Durch Bewusstseinsbildung ein Umdenken und in weiterer Folge tatsächliche Verhaltensänderung zu bewirken, darin wird langfristig die wahre Herausforderung bestehen – und gerade hier kann das Gänseblümchen, wenn man es lässt, seinen Beitrag leisten. Es ist klein und zäh und tapfer, beweist Stärke allein durch sein Dasein, und wenn man so will (ich will und argumentiere das so), übt es stillen Protest gegen achtloses, unverantwortliches Verhalten jeglicher Art und Weise, nicht nur Fauna & Flora gegenüber.

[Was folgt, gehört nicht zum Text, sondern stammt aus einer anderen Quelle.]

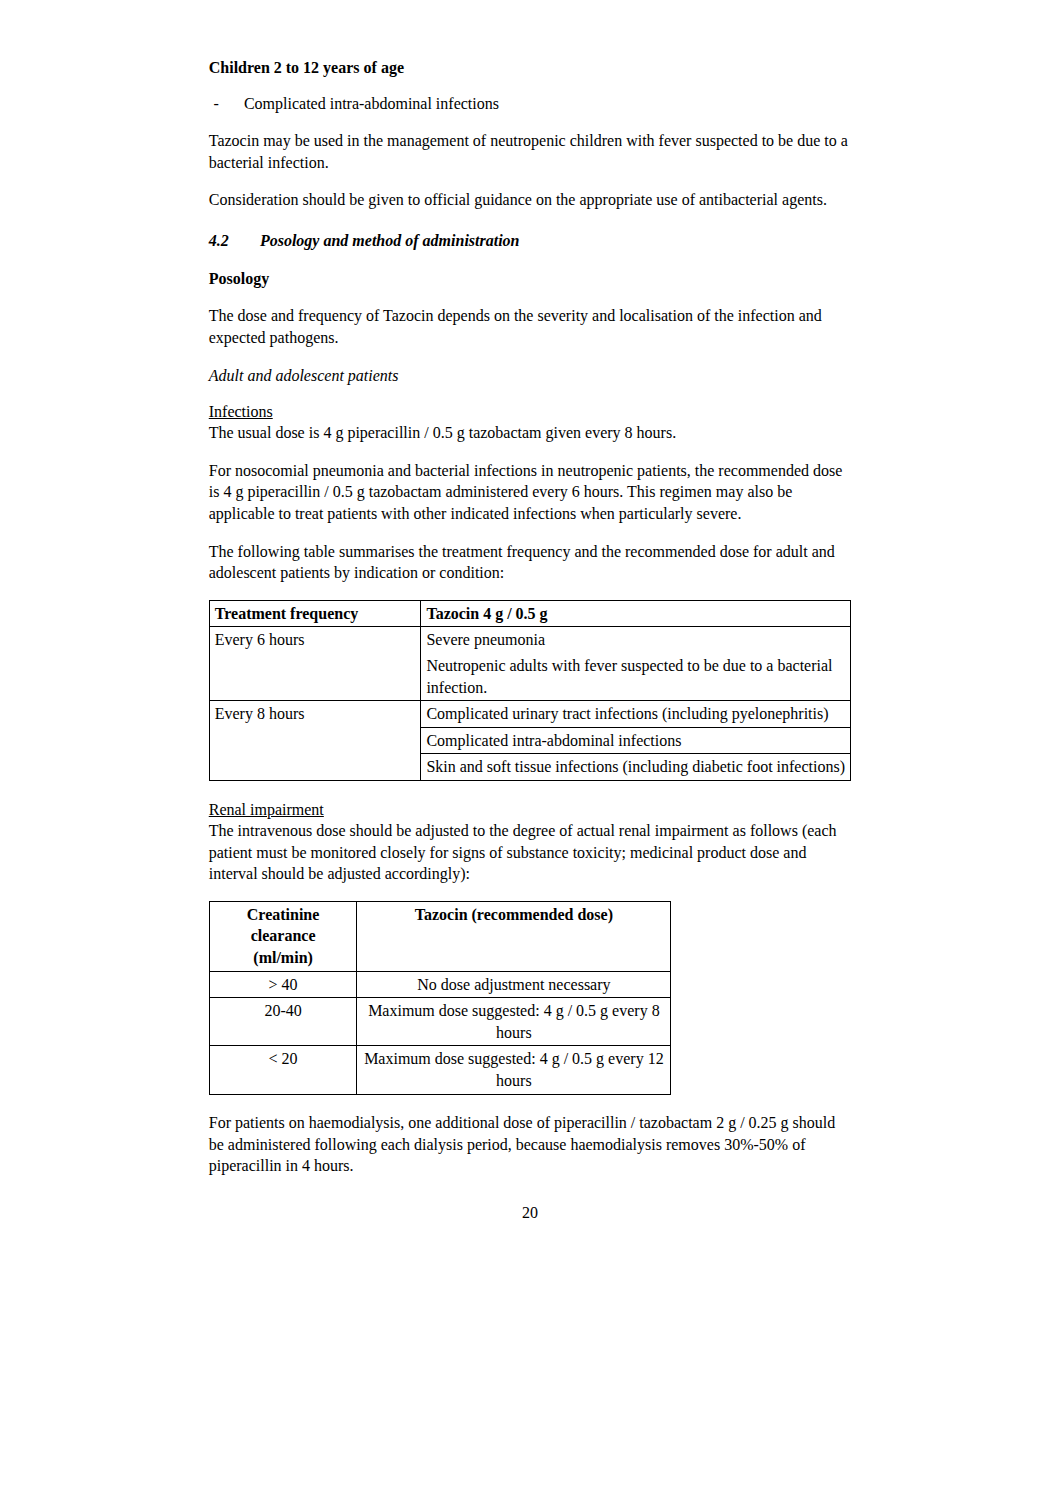Children 2 to 12 years of age
Complicated intra-abdominal infections
Tazocin may be used in the management of neutropenic children with fever suspected to be due to a bacterial infection.
Consideration should be given to official guidance on the appropriate use of antibacterial agents.
4.2 Posology and method of administration
Posology
The dose and frequency of Tazocin depends on the severity and localisation of the infection and expected pathogens.
Adult and adolescent patients
Infections
The usual dose is 4 g piperacillin / 0.5 g tazobactam given every 8 hours.
For nosocomial pneumonia and bacterial infections in neutropenic patients, the recommended dose is 4 g piperacillin / 0.5 g tazobactam administered every 6 hours. This regimen may also be applicable to treat patients with other indicated infections when particularly severe.
The following table summarises the treatment frequency and the recommended dose for adult and adolescent patients by indication or condition:
| Treatment frequency | Tazocin 4 g / 0.5 g |
| --- | --- |
| Every 6 hours | Severe pneumonia |
| Neutropenic adults with fever suspected to be due to a bacterial infection. |
| Every 8 hours | Complicated urinary tract infections (including pyelonephritis) |
| Complicated intra-abdominal infections |
| Skin and soft tissue infections (including diabetic foot infections) |
Renal impairment
The intravenous dose should be adjusted to the degree of actual renal impairment as follows (each patient must be monitored closely for signs of substance toxicity; medicinal product dose and interval should be adjusted accordingly):
| Creatinine clearance (ml/min) | Tazocin (recommended dose) |
| --- | --- |
| > 40 | No dose adjustment necessary |
| 20-40 | Maximum dose suggested: 4 g / 0.5 g every 8 hours |
| < 20 | Maximum dose suggested: 4 g / 0.5 g every 12 hours |
For patients on haemodialysis, one additional dose of piperacillin / tazobactam 2 g / 0.25 g should be administered following each dialysis period, because haemodialysis removes 30%-50% of piperacillin in 4 hours.
20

Eine Wiese voll freundlich strahlender Gänseblümchen mag daher Anstoß sein, nachzudenken über Dinge wie Freiheit, Selbstbestimmtheit und Verantwortung. Nachhaltigkeit, Ressourcenschonung und Lebensqualität. Toleranz und gegenseitige Wertschätzung. Über Chancengerechtigkeit und eine offene, freie Gesellschaft von morgen – die in einer Welt (über)leben muss, die wir einmal hinterlassen werden.